The article is not only the kind of clear, in-depth story that The Eastern Door needs more of, it also shows how Deer’s writing has matured. The editorial on the next page bluntly begins: “All the justification and rationalization in the community just doesn’t wash…. Violence is insidious.” This is a major shift from Deer’s very first editorial, where he took a safe middle line on the tradition shooting guns off to celebrate New Year’s Eve, suggesting that blanks be used instead. In other recent editorials, Deer has taken a stronger stand on such topics as the mainstream media and the image of native people outside the reserve.

While the effectiveness of The Eastern Door and other native publications may be up for discussion, their necessity is not. Both native and non-native critics of the mainstream media say that not enough coverage of native issues, but what is printed and broadcast usually portrays native people as violent, unlawful and dependent on government. Gerald Alfred thinks most coverage is implicitly negative, and while “the important things are development in our capacity to govern ourselves, resolution of land claims and peaceful accommodations made between whites and Indians, these things are never heard about unless- they go wrong, unless they cost people money.” Susan Oke has watched non native journalists at work in Kanehsatake and noticed that “they don’t know what the real issue is, they don’t know what questions to ask and whom to ask, and that’s why their coverage is not really accurate.”

Covering world, national, provincial and local news for Kahnawake has always been Deer’s goal, but with his limited resources, it has never been easy. The paper has fallen short of critical expectacations from both inside and outside the reserve. Deer and his staff also think the paper could be better. “I’d like to see more news,” Deer says. “I want to carry more news from the Internet, network more with other the outside.” He thinks of TheEaster Door should get connected to native papers and cover more stories in Kanehsatake and Akwesasne. But he is also very proud of his paper.” The Eastern Door is special because the Mohawks are special. Because Kahnawake is unique, the newspaper has to be unique. Kahnawake is on the cutting edge of a lot of issues. People look at it to see what Mohawk people are all about.”
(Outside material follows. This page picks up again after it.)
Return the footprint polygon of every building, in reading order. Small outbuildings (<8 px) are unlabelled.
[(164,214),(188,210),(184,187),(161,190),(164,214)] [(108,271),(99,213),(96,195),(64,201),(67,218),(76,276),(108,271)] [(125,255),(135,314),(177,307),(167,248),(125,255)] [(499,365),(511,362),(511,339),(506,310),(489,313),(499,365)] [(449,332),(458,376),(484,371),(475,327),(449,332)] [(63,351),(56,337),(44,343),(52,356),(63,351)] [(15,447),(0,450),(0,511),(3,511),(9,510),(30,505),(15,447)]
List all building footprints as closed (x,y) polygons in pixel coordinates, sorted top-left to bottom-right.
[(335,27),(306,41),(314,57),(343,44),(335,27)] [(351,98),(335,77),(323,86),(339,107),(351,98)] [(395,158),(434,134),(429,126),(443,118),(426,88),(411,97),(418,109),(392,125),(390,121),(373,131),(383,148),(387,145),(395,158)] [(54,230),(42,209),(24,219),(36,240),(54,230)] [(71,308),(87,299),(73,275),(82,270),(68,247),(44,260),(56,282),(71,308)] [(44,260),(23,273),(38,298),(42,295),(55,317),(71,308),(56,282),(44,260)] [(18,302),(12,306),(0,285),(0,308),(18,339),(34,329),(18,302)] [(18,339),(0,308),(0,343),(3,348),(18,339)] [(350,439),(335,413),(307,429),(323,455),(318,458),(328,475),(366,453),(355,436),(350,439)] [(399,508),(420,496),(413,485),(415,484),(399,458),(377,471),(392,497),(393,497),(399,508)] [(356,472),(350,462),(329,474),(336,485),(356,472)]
Deer’s leisurely drive around Kahnawake on Friday mornings creates a weekly tide of excitement. “Did you see what was in The Eastern Door?” is echoed across the reserve. The delivery of the paper marks the end of a week of rumours about who was responsible for the car crash in the middle of town, what the chief thought about a local conflict or how federal legislation will affect native people. Deer has tried to make the paper a mirror of the community, and has succeeded also in reflecting his own ideas not those of an opinionated activist-but of the fatherly, traditional peacemaker that is the best of Kahnawake and the best part of himself.